Eleanor Allen Moore | |
Birth Date: | 26 July 1885 |
Birth Place: | Glenfield, Glenwherry, County Antrim |
Death Place: | Edinburgh |
Education: | Glasgow School of Art |
Occupation: | Artist |
Nationality: | British |
Eleanor Allen Moore (26 July 1885 – 17 September 1955) was a British painter who was born in Northern Ireland, but became one of the group of painters known as the "Glasgow Girls".
Moore was born in Glenfield, Glenwherry, County Antrim in 1885.[1] In 1888 she moved with her family to Ayrshire, Scotland, where her father worked as a minister at Loudoun Old Parish Church.[1] She attended Kilmarnock Academy.[2] From 1902 to 1907 she studied drawing and painting at the Glasgow School of Art, where she was a contemporary of Norah Neilson Gray.[3]
During World War I Moore served as a Voluntary Aid Detachment nurse at Craigleith Hospital in Edinburgh.[1] In 1922, Moore married Dr Robert Cecil Robertson and she gave birth to their daughter, Ailsa, the following year.[1] In 1925, the family moved to Shanghai, China, where Robertson was appointed with the Shanghai Municipal Council.[1] Moore continued to paint in Shanghai, where she was inspired by the street scenes and by the Yangtze River Delta. Moore and her daughter were evacuated from Shanghai to Hong Kong during the Sino-Japanese War in 1937, and returned to Scotland soon after, though she had stopped painting.[4] Her husband, Dr Robertson, remained in Hong Kong until his death in 1942.[1]

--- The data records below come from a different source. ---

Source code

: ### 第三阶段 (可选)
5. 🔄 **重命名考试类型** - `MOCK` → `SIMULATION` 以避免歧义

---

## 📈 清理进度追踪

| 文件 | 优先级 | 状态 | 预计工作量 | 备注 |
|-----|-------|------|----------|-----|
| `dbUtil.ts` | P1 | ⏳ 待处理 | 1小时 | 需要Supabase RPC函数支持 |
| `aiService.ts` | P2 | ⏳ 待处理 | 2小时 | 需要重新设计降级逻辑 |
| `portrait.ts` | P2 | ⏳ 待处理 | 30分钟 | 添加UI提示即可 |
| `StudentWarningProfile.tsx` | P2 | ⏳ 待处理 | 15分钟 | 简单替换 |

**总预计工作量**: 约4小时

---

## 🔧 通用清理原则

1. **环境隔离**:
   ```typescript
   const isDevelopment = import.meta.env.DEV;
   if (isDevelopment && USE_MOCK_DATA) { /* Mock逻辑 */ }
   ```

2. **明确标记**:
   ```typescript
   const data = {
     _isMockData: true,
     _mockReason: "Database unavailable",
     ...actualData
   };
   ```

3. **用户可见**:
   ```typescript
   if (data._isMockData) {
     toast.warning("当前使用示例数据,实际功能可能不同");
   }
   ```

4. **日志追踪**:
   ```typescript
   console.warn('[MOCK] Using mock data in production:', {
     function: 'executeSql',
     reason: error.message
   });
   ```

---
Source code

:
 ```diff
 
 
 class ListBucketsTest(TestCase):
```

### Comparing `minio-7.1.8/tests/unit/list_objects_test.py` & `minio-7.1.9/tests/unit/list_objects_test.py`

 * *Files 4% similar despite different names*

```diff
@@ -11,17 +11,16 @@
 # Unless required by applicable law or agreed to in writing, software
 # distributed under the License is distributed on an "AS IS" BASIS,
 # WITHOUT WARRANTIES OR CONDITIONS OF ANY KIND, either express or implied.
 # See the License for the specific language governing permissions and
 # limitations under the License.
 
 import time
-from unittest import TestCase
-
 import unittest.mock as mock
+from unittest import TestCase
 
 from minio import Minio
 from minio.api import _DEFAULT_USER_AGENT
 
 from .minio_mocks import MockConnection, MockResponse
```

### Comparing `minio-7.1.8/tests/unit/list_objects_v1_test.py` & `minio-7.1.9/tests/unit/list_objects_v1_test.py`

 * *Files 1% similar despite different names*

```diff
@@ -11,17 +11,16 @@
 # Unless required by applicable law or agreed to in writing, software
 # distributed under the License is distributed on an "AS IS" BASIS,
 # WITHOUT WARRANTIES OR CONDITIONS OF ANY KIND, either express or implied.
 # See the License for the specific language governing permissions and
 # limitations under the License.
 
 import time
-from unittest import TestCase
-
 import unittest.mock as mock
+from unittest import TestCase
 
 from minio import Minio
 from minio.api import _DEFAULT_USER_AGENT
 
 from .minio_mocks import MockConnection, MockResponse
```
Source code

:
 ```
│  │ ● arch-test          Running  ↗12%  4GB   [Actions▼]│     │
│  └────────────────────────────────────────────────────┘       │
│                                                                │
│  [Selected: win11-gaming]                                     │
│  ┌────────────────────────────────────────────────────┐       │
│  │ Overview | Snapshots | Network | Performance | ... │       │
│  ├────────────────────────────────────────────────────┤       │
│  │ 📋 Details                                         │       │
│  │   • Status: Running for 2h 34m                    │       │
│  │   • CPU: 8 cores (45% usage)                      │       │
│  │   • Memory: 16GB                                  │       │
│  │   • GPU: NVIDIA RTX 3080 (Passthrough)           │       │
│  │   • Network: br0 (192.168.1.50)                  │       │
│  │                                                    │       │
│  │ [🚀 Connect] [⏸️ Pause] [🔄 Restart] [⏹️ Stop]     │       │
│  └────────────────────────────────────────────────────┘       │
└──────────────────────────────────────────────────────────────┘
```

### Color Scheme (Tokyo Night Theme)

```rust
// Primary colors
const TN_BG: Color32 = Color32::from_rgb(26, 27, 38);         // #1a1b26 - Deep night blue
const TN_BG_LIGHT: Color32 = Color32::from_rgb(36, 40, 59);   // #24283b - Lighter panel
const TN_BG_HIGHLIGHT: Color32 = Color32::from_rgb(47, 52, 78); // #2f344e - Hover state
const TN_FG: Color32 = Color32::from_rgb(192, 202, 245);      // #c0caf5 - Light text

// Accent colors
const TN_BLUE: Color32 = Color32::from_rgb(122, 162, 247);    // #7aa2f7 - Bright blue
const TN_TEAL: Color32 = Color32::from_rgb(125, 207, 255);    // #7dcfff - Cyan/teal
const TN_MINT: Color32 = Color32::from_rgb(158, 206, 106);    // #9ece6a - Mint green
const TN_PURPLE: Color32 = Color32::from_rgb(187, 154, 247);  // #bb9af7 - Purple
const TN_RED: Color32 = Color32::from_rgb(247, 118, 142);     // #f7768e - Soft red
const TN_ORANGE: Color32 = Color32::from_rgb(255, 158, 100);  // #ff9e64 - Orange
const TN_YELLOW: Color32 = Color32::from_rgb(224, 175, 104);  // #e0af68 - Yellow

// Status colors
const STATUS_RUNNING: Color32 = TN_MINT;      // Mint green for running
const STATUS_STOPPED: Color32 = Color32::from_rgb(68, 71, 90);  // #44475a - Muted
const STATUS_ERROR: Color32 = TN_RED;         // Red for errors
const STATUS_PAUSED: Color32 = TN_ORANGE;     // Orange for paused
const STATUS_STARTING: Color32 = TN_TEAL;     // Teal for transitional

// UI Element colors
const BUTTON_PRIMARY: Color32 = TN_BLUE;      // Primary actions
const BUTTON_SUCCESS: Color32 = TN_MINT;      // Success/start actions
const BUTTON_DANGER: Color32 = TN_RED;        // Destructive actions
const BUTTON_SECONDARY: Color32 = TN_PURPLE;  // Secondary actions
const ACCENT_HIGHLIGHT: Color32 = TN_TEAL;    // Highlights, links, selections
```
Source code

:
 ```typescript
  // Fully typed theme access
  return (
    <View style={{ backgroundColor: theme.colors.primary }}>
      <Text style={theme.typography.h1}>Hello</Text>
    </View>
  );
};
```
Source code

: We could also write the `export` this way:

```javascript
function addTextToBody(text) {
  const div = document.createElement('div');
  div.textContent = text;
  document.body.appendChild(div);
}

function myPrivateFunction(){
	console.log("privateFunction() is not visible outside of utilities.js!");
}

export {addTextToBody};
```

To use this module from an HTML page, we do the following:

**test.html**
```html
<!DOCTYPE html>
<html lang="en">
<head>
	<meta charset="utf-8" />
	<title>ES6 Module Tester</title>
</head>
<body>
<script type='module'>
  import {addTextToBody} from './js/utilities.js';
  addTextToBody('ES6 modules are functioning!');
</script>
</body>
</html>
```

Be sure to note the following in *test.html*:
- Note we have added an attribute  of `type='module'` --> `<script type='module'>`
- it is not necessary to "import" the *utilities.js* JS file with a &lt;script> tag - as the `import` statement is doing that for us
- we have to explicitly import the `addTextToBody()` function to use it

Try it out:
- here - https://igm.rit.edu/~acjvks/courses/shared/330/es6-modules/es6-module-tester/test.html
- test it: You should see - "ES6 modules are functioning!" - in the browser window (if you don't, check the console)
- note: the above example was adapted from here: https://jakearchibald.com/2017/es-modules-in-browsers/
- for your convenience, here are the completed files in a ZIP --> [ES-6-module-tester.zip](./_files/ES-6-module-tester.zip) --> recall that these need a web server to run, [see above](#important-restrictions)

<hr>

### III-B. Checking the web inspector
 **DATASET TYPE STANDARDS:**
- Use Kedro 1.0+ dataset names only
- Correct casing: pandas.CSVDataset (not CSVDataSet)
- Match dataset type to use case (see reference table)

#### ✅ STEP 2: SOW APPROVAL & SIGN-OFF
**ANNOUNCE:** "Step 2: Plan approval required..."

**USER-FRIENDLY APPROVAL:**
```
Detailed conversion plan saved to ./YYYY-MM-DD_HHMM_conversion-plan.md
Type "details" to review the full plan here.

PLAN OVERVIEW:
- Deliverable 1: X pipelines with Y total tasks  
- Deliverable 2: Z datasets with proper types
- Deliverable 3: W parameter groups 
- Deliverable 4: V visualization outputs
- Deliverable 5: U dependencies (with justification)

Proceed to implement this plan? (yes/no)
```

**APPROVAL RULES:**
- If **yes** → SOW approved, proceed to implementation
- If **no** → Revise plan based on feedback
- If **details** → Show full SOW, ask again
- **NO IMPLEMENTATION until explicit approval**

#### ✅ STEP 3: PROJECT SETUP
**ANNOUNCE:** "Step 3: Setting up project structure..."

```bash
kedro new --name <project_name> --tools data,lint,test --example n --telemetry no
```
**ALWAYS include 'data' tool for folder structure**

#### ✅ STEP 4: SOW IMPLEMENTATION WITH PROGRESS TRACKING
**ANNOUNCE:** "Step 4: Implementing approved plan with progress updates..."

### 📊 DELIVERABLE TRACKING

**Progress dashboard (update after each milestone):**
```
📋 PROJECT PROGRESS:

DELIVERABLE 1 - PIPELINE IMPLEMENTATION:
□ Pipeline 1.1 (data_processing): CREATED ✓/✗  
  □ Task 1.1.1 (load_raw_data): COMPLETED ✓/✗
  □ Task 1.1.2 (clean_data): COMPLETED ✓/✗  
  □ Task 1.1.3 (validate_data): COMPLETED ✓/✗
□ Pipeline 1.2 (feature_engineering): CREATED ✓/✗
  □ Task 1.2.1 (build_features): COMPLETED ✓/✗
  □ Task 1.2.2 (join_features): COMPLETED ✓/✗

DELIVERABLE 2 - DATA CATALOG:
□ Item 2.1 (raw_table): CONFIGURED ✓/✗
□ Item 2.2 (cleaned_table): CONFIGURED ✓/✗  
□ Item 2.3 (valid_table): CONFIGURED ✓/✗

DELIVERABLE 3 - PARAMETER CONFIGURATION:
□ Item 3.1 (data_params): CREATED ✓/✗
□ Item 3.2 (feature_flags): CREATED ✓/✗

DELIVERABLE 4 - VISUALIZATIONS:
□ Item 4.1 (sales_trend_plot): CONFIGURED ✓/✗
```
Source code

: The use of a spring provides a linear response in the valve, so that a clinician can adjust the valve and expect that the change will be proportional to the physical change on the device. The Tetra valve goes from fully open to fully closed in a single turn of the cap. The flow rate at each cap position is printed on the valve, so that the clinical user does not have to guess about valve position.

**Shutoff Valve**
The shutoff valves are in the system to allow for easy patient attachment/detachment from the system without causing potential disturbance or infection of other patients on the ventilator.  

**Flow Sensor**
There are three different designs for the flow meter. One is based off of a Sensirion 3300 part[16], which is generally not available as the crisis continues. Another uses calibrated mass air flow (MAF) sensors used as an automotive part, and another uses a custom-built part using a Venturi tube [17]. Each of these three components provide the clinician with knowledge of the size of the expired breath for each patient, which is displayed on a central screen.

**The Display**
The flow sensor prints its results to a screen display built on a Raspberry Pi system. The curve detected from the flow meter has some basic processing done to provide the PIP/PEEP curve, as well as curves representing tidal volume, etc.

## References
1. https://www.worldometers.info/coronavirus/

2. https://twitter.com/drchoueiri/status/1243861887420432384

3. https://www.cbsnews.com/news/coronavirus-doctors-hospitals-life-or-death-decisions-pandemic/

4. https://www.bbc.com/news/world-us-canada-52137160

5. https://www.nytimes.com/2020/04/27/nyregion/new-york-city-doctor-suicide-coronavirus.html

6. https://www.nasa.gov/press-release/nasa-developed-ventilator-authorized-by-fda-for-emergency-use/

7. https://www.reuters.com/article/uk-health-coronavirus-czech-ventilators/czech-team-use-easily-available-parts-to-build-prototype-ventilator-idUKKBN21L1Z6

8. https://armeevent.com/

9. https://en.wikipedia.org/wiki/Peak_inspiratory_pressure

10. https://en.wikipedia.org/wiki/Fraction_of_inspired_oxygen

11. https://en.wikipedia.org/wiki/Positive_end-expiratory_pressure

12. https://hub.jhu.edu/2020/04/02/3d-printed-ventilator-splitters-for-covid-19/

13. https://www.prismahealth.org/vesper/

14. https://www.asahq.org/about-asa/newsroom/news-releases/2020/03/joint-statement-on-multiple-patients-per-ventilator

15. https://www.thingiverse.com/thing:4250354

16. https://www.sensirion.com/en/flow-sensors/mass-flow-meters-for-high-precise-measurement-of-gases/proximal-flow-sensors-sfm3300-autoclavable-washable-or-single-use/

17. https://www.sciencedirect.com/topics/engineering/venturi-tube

Moore died in a hospital in Edinburgh in 1955.[1] Moore and her husband were the subject of an exhibition in 1997 which was held at the Dick Institute, Kilmarnock, which holds several of her works including a large three quarter length self-portrait.[2] Moore was included in the Glasgow Girls exhibition in Kirkcudbright in 2010 and a book on the Glasgow Girls by Alisa Tanner, Tanner is Moore's daughter.[5]